-- Listed records --

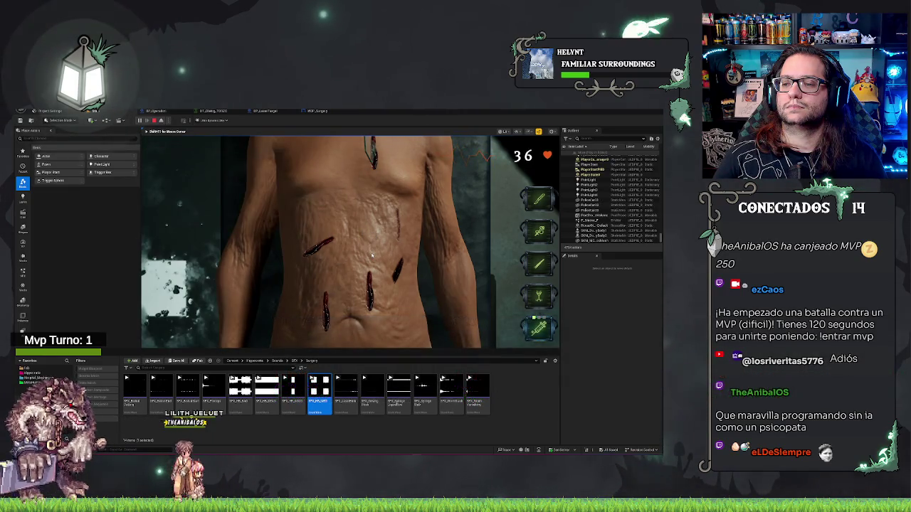
click(377, 255)
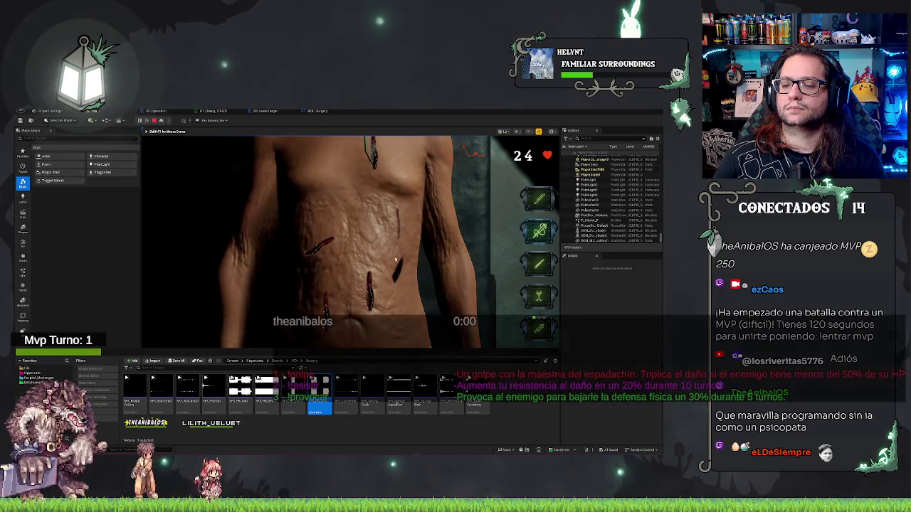
click(306, 250)
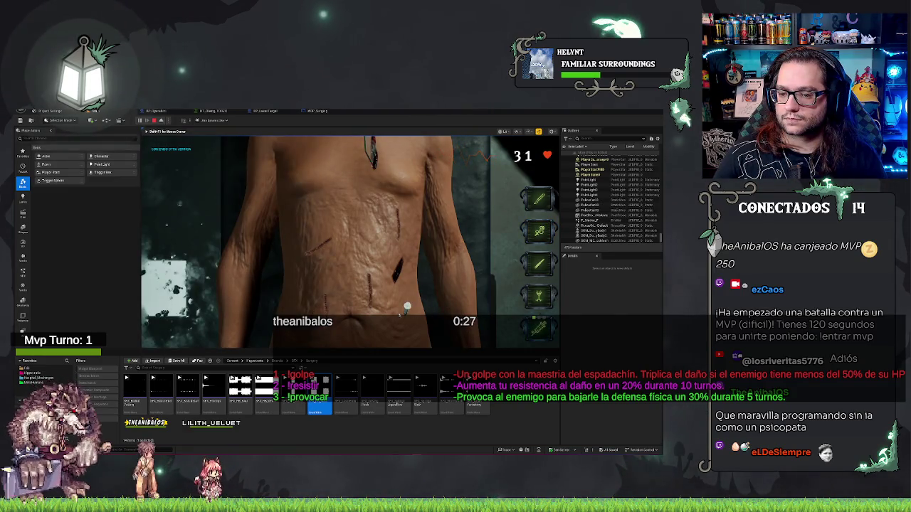
click(539, 232)
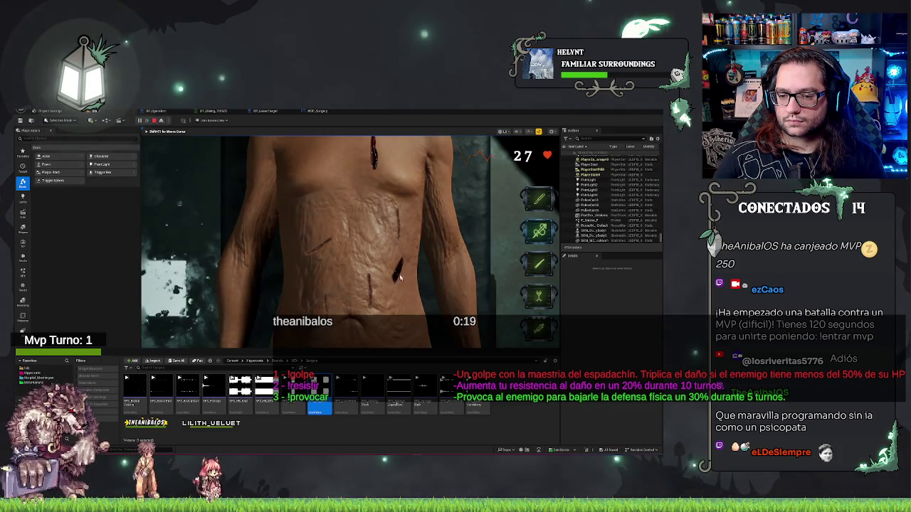
click(371, 135)
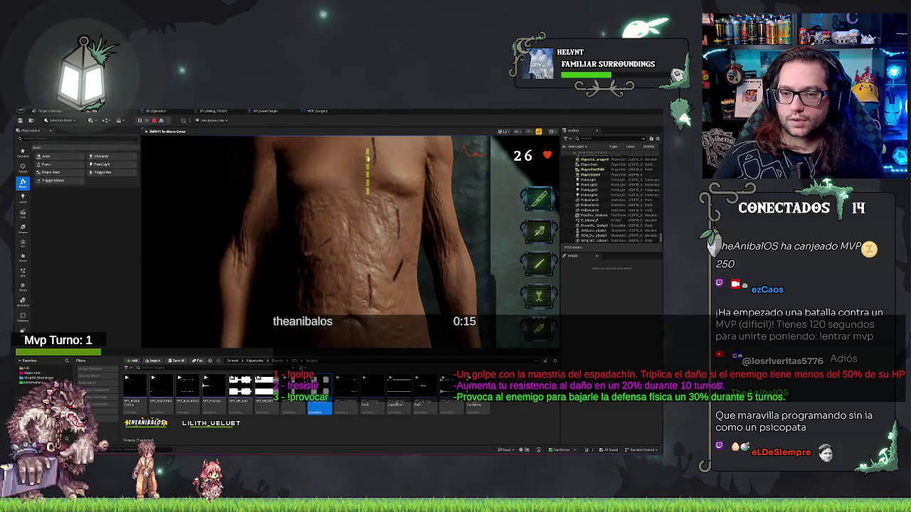
click(368, 198)
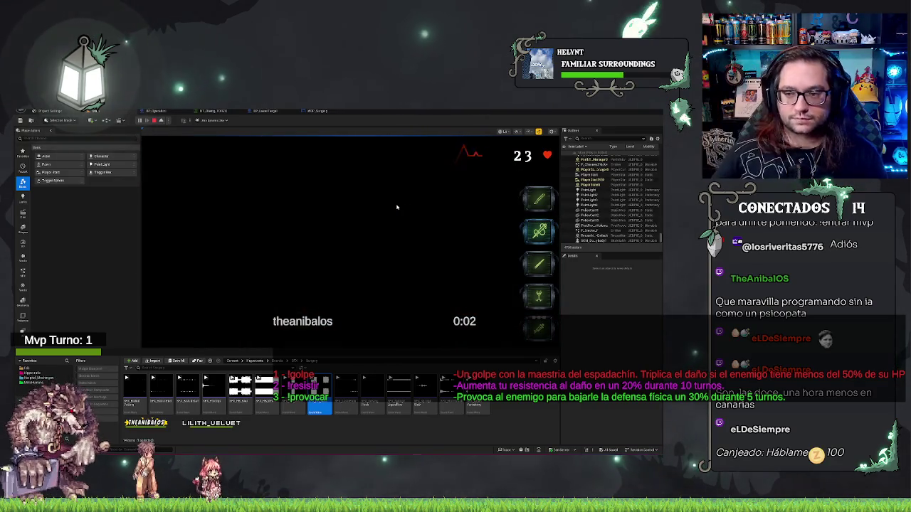
key(Escape)
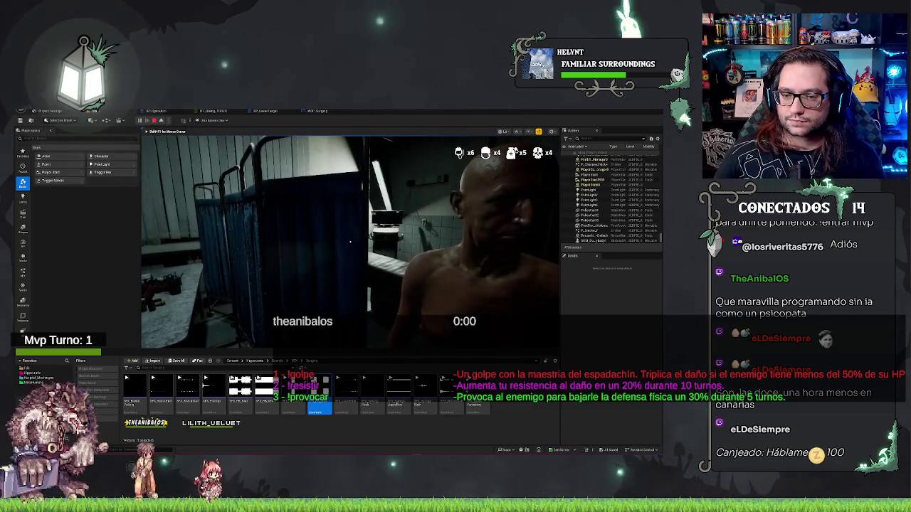
click(325, 112)
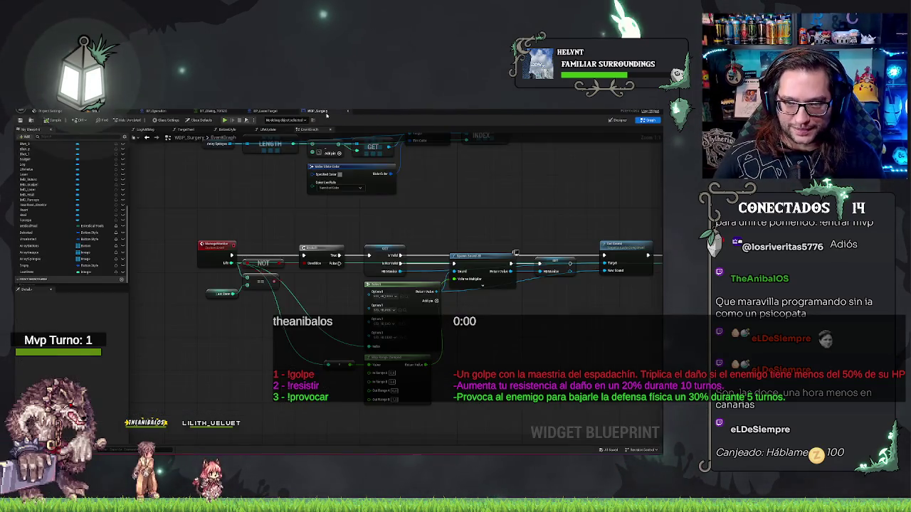
scroll(491, 235, down, 2)
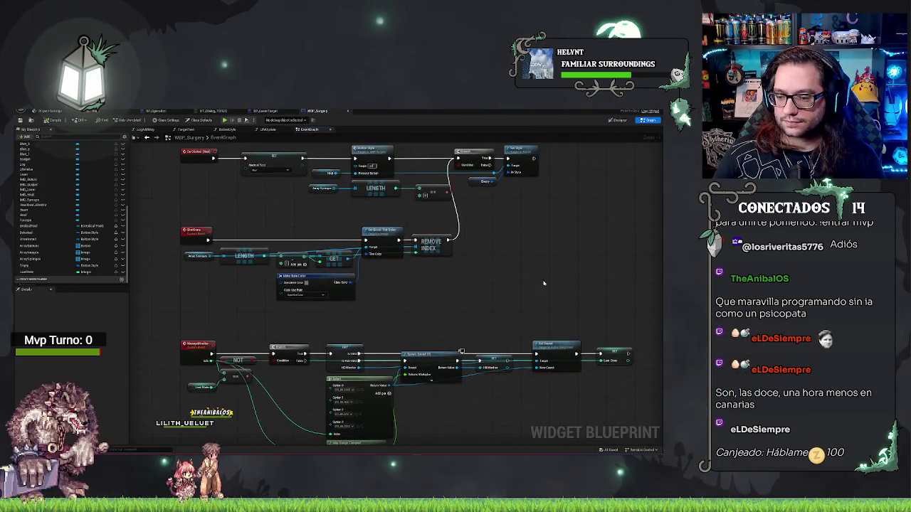
mouse_move(543, 283)
mouse_down()
mouse_move(477, 258)
mouse_move(518, 198)
mouse_up()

-- What you need to do --
Using the listing above, count the lines that contain the word "click" and state only that number.

-- Finished task --
6